Sassy was definitely not the Avon lady

Baraka, Amiri

A TRIBUTE

When one profound talent encounters another, the synergy may produce as exciting apiece of art as each of the artists creates separately. One such instance is this tribute to African-American Classical vocalist Sarah Vaughn (1924-1990) penned by Amiri Baraka (Everett Leroy "Le Roi"Jones, 1934 - ). Baraka-the internationally lauded poet, playwright, essayist. teacher, critic, musician, producer and incandescent performer who arose out of 20th-century United States ofAmerica-embodies and champions the Left-leaning ethos of the common masses in general, and of African Americans in particular. He is well known for his encyclopedic understanding of the composers and performers who illuminate the world with African-American Classical music, a.ka. jazz."

Both Sarah Vaughn and Amiri Baraka were sculpted by Newark, New jersey. Baraka's description of the locale and the evolution of his appreciation for Vaughn becomes a personal memoir portraying her as inspiration, muse, or a perhaps unwitting mentor or role model--and, most intimately, as a touchstone in childhood's landscape, as church neighbor and family friend.

Sassy was definitely not The Avon Lady..

But she was the divinity from Avon Av between Belmont and the Circle, Right around the corner from the old Silver Saddle, where we first dug Bird. Her '50s landmark crib, for little Bop anointed hipsters, going back home, up the, to the, Hill, digging, not pausing. Hey, that's where Sarah Vaughn lives... a crazy million times on the way to the Four Corners where we lived. Near Babs and Little Jimmy and Brody and Grachan, the Holy Temple of Belmont Av where we got saved every Sunday night by Nat Phipps, Jackie Bland, Bull Moose Jackson, Lynn Hope, Illinois, Ammons, Bostic.

The Hill, old 3rd ward, wherein, also, Booby Heard's Howard Street is the raw tip, the under-over wailing rhythms where rid-oh-Blues leaped out the souls there, turning the streets and the peoples faces Afro-Hillian blue. bere, like tasted memory, reached back the place, as a face of faces, beyond our conscious knowing, until we stumbled into ourselves.

Yes, she was Divine, the true origins of that word. To see the future. Which is what Sassy was singing. For the diggers Sassy's voice was an instrument expressing the exact sensuousness of our hearts. How fantastic that was, how she swooped and bent the beauty of it, ascending like our hopeful vision, the emotional touching of our would-be rationalized reflections-what we had picked up trying to dig the world.

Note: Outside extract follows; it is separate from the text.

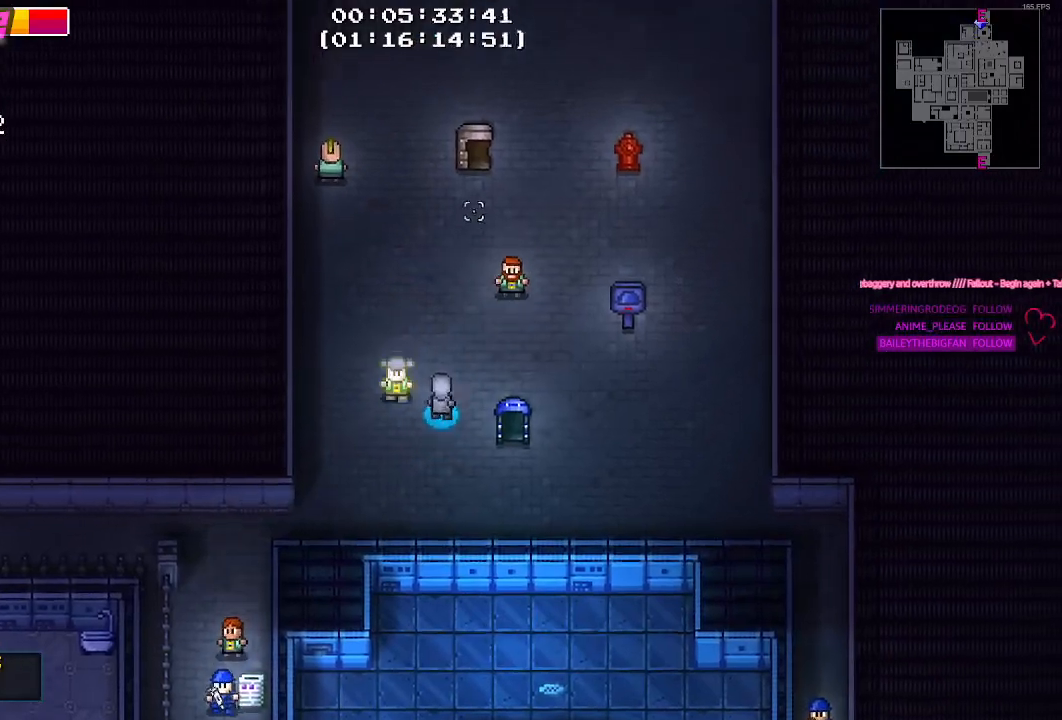
{"keys": ["d", "w"], "mouse": [], "mouse_move": "still", "events": [[400, "d", "down"]]}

Ella [Fitzgerald] was the umbrella of vision, the common dimension of our AT, the house, the windows, our parents. Dinah Washington, the ubiquitous encirclement of sound in which we stanced across those streets. Ruth Brown too, "Teardrops from My Eyes," had held us in those teenybopper Belmont Av and Spruce St Masonic years.

Then we heard Sassy, maybe one night, on (Sid growl) "The awlll night all frantic one...," Symphony Sid, our main man, pulling apart night shadows to show the burning blue and fire inside: "From the Jazz corner of The World. The Divine One, Ms Sarah Vaughn."

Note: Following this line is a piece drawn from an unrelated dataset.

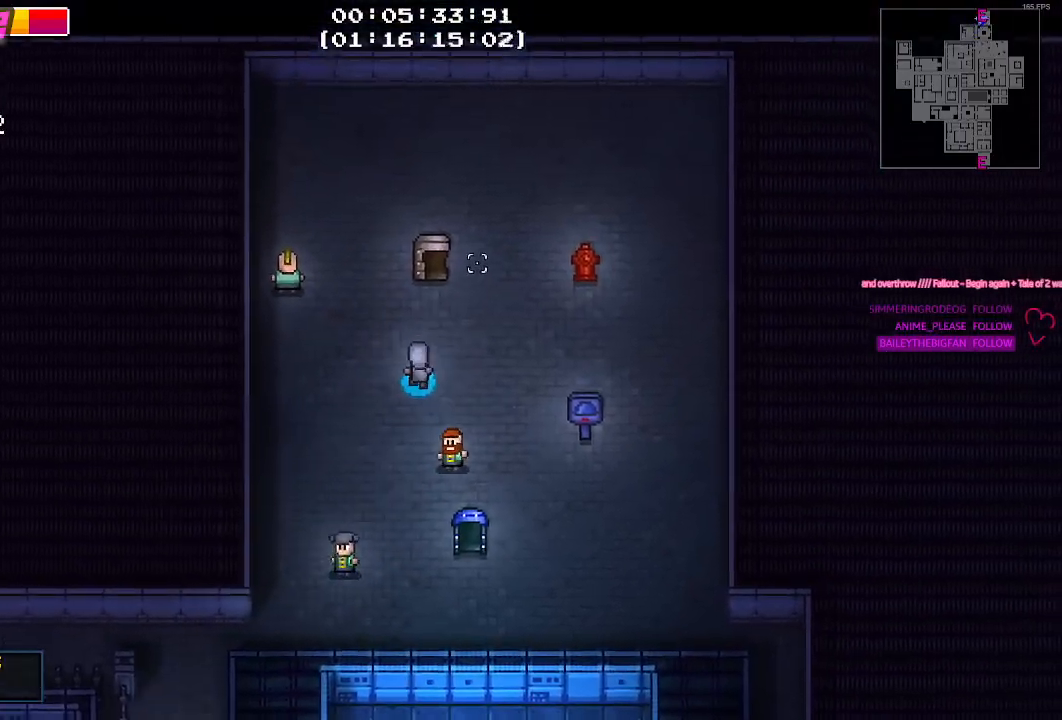
{"keys": [], "mouse": [], "mouse_move": "still", "events": [[34, "d", "up"], [367, "e", "down"], [367, "w", "up"], [467, "e", "up"]]}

... oh, and altogether at once right then, the radio glowed, rose and became sacred.. made your ears incredible treasure, made you stand up inside yourself reaching beyond where you could see, all the way out to where you could dig another world. Unfolding with the glide and turn and whipping moon-flecked speed of the ancient Black Bird. Or get down with the Charlie Bird, Lullaby of that world, of the human-headed soul, of Bird Land. And even if somebody blew, well, "You're Not The Kind Of Boy for a Gir-ir-ir-irl like me...." [Sarah was] sudden, surprising, possessing your wanting with her desire, like it was "Just One Of Those Things," you dig.

Or at sun speed, she re-blued the tale of "Perdido" or in deep indigo, "Lonely Woman," or the acidly anthemic "Sassy's Blues," and let you know with sound and word, and utter gorgeousness what hip is, to hold in our knowing for ever. You want to know where she would take us? She spun a thread of living "wheres" like "How High The Moon."

If you told me some "where" any body could go, past her sailing soulfulness, I would say you was probably still saying "Hep" and wearing pegs. Sarah's voice was dazzling broad, instantly re-imaging re-hearing re-sounding. The voice alone was unbelievable the way it lit excitement through you. Clear strong blues-shaped church-muscled and intense, with the wide open conquest of where it touched.

Sassy was the Scatters' scatter, the bebop horn mouth of our song. Ella before her, the paradigmatic mistress of high scat, Sassy picked whole, on her way to her self's wonderfulness.

But Sassy was hippest, the most daring, and innovative, the clearest voice of the new music. She was not accompanied, she was organically part of The One, the fluid Outness of the whole. She was the beautiful song trumpet banner of the emerging Gone. The voice that told the whole story of what the new music was being, its ultragonic tempos, rhythm-born "jooking" melodic lines, harmonic innovation, the re-incarnated "newness," freshness of its sound.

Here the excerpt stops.